## SOURCE DATA
□ □ □ □ □ □ □

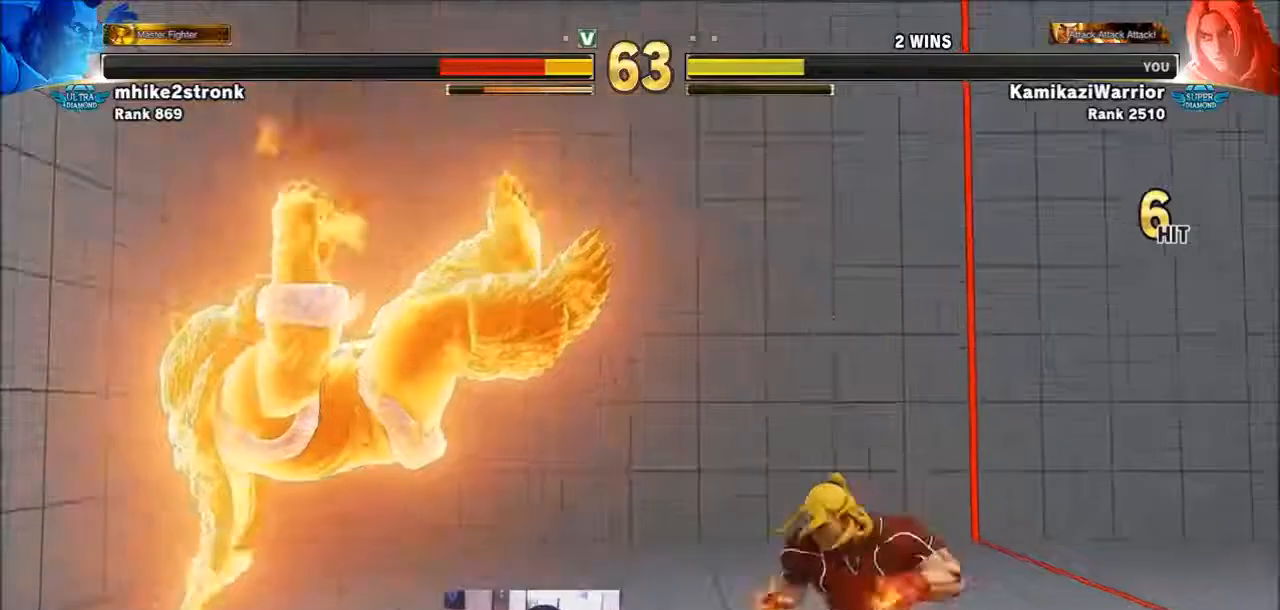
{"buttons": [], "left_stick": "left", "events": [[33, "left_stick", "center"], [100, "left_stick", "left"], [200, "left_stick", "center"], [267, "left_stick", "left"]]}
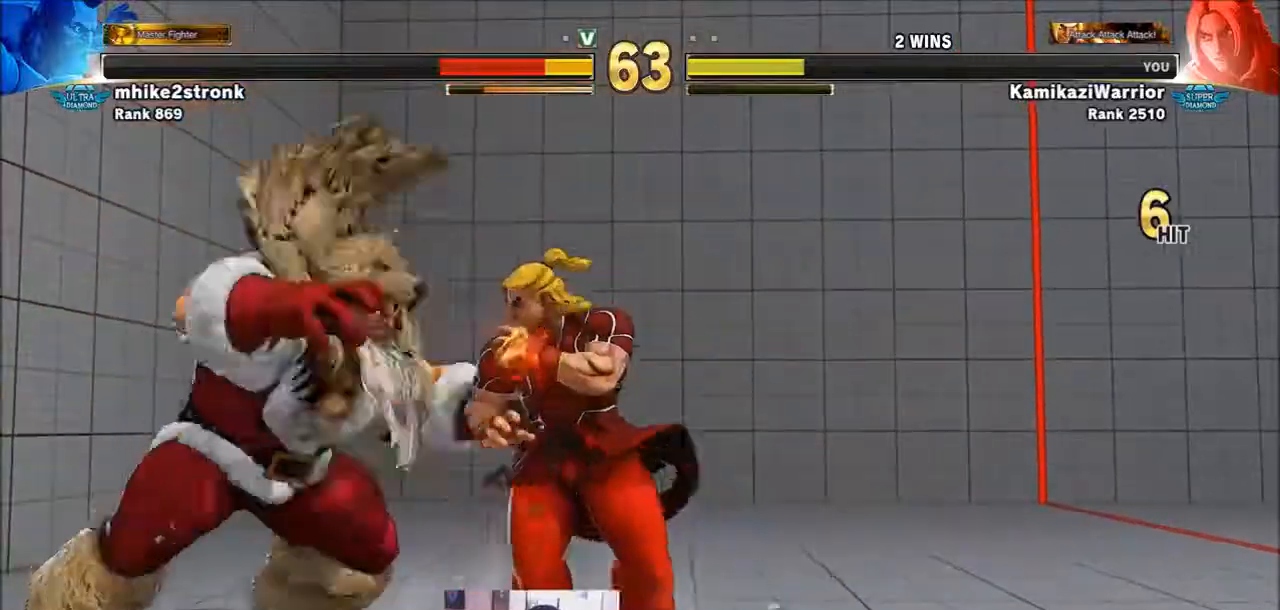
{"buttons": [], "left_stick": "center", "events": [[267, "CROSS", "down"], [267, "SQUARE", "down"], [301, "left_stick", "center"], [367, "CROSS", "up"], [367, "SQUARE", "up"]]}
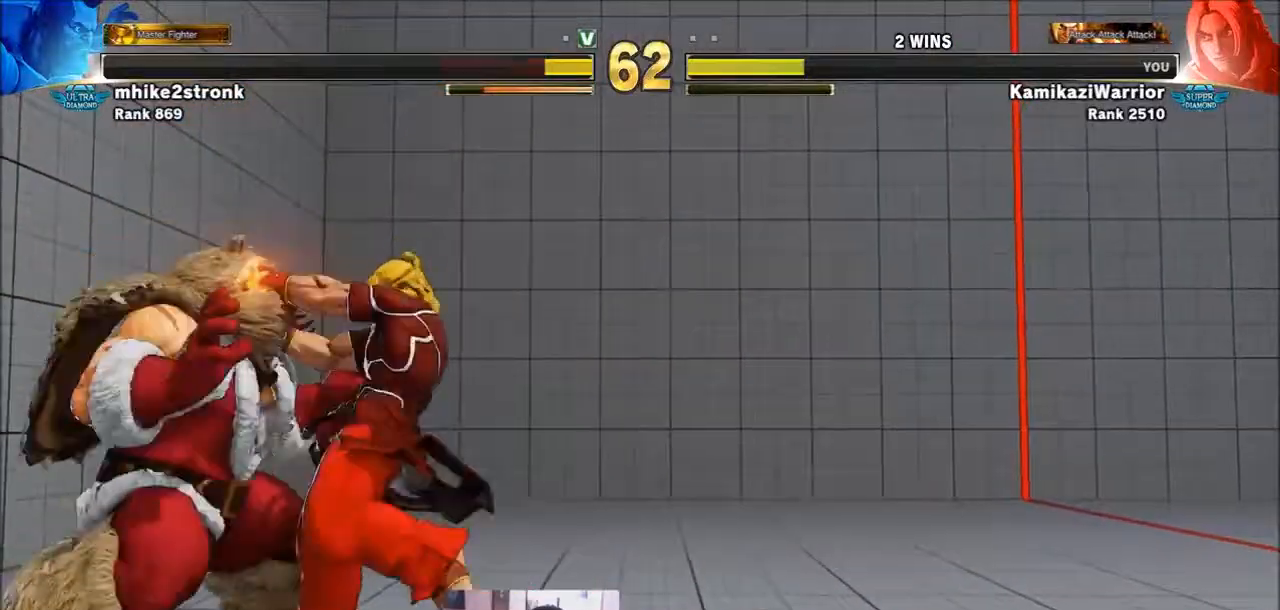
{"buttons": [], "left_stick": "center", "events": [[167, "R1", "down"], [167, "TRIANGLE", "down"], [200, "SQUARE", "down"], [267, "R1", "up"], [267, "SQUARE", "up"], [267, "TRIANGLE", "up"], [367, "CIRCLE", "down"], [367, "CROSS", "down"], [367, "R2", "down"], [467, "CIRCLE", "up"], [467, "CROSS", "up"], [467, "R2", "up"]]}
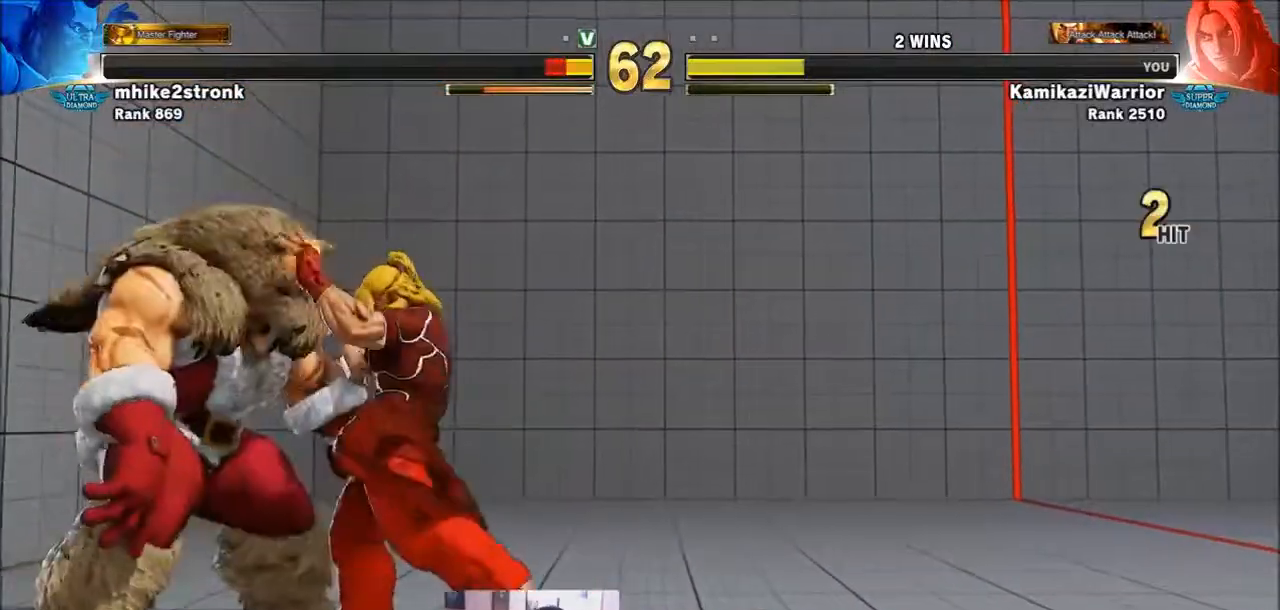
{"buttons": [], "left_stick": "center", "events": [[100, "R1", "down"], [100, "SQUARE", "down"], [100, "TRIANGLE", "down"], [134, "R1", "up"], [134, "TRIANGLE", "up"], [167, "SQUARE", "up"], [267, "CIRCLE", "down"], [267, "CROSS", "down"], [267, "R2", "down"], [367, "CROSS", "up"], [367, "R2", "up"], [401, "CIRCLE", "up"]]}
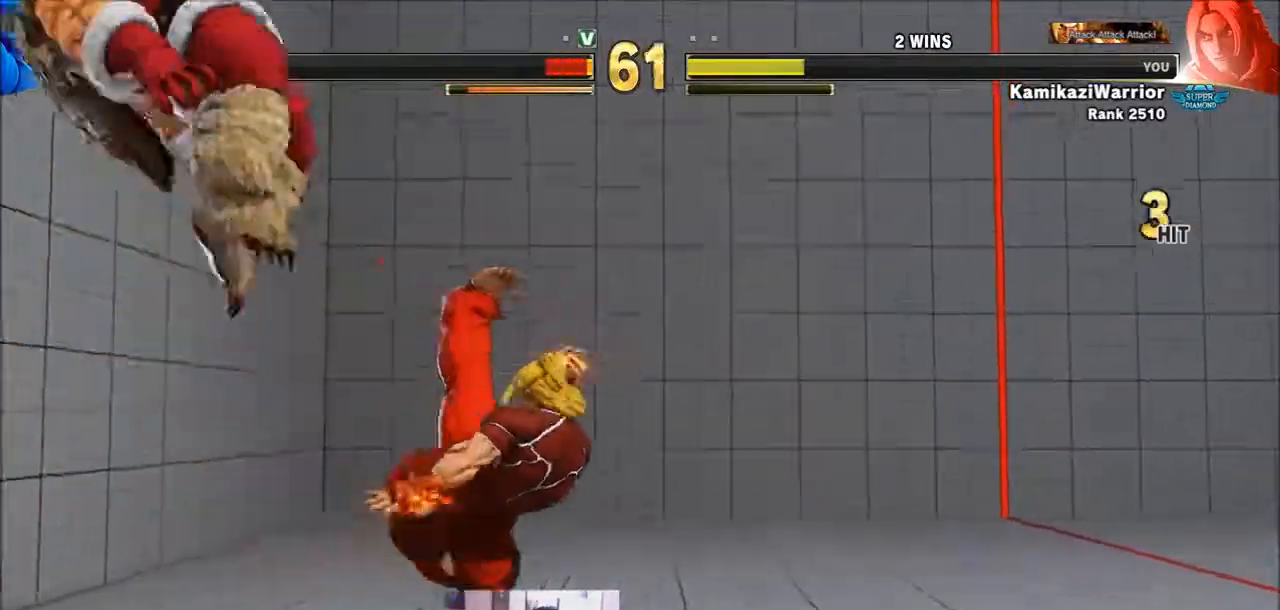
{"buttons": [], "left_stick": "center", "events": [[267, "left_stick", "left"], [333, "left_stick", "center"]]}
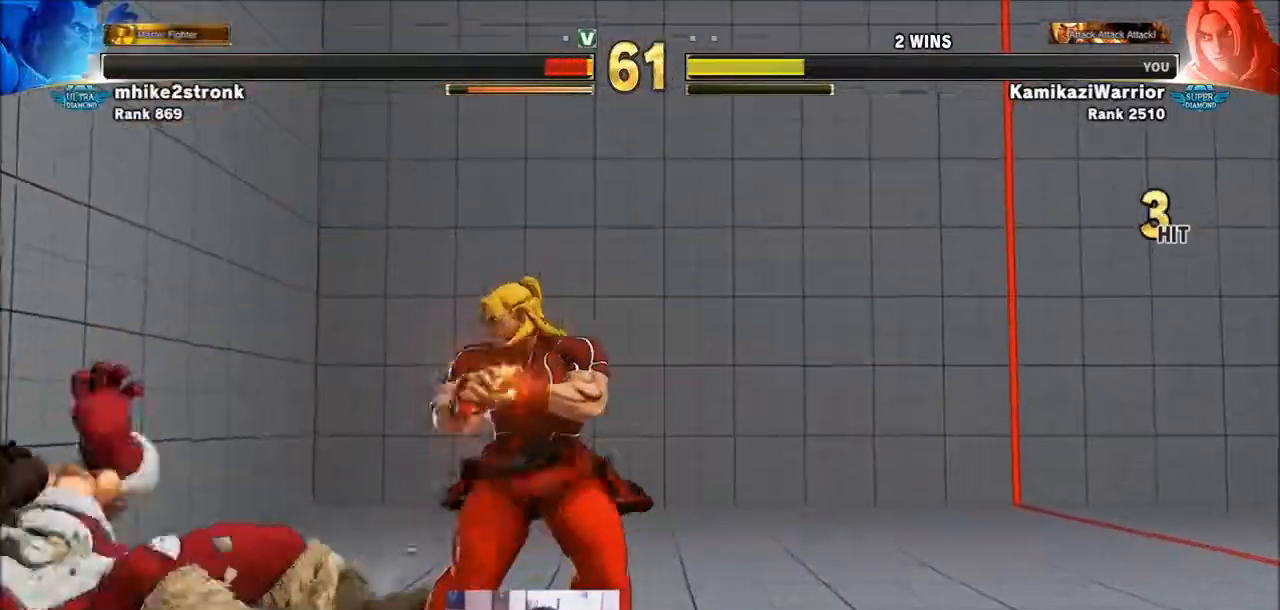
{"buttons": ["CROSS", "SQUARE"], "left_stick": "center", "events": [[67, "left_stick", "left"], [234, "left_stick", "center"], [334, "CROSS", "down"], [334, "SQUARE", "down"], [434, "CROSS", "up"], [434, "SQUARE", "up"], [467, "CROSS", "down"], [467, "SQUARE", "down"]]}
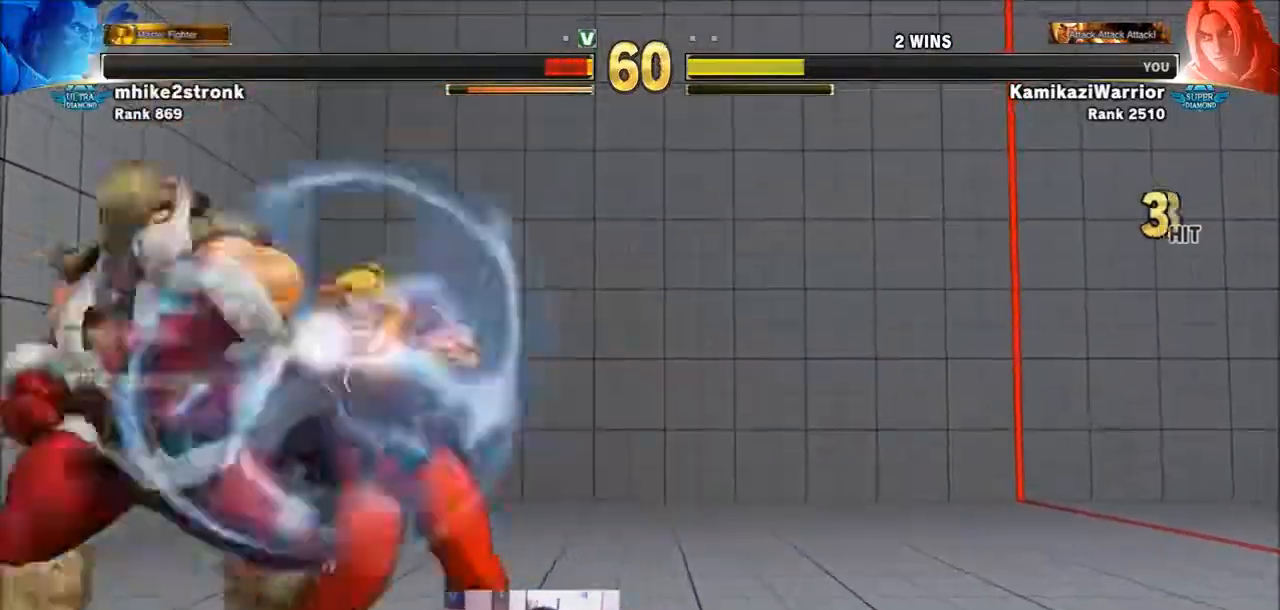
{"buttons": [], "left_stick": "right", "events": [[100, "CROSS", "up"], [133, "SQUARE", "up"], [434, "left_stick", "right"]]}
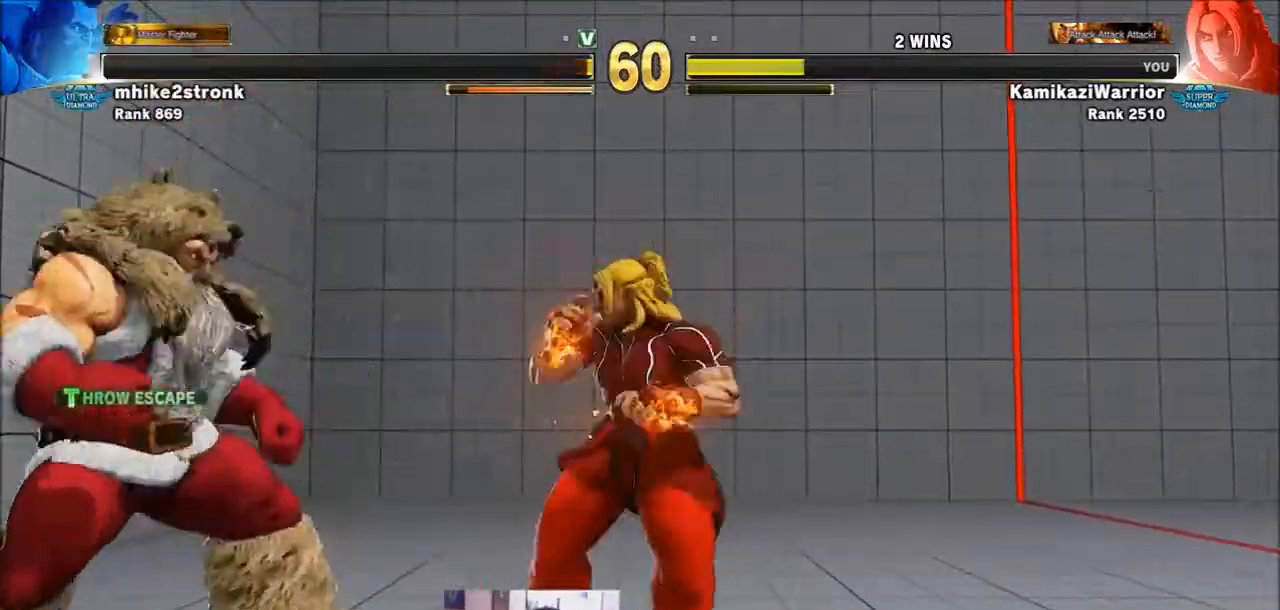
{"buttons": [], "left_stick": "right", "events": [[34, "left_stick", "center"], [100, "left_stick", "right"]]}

□ □ □ □ □ □ □

## WHAT IS NEEDED
Every record should be duplicated exactly, though any picture in it must be left out.

## YOUR SOLUTION
{"buttons": [], "left_stick": "left", "events": [[33, "left_stick", "center"], [100, "left_stick", "left"], [200, "left_stick", "center"], [267, "left_stick", "left"]]}
{"buttons": [], "left_stick": "center", "events": [[267, "CROSS", "down"], [267, "SQUARE", "down"], [301, "left_stick", "center"], [367, "CROSS", "up"], [367, "SQUARE", "up"]]}
{"buttons": [], "left_stick": "center", "events": [[167, "R1", "down"], [167, "TRIANGLE", "down"], [200, "SQUARE", "down"], [267, "R1", "up"], [267, "SQUARE", "up"], [267, "TRIANGLE", "up"], [367, "CIRCLE", "down"], [367, "CROSS", "down"], [367, "R2", "down"], [467, "CIRCLE", "up"], [467, "CROSS", "up"], [467, "R2", "up"]]}
{"buttons": [], "left_stick": "center", "events": [[100, "R1", "down"], [100, "SQUARE", "down"], [100, "TRIANGLE", "down"], [134, "R1", "up"], [134, "TRIANGLE", "up"], [167, "SQUARE", "up"], [267, "CIRCLE", "down"], [267, "CROSS", "down"], [267, "R2", "down"], [367, "CROSS", "up"], [367, "R2", "up"], [401, "CIRCLE", "up"]]}
{"buttons": [], "left_stick": "center", "events": [[267, "left_stick", "left"], [333, "left_stick", "center"]]}
{"buttons": ["CROSS", "SQUARE"], "left_stick": "center", "events": [[67, "left_stick", "left"], [234, "left_stick", "center"], [334, "CROSS", "down"], [334, "SQUARE", "down"], [434, "CROSS", "up"], [434, "SQUARE", "up"], [467, "CROSS", "down"], [467, "SQUARE", "down"]]}
{"buttons": [], "left_stick": "right", "events": [[100, "CROSS", "up"], [133, "SQUARE", "up"], [434, "left_stick", "right"]]}
{"buttons": [], "left_stick": "right", "events": [[34, "left_stick", "center"], [100, "left_stick", "right"]]}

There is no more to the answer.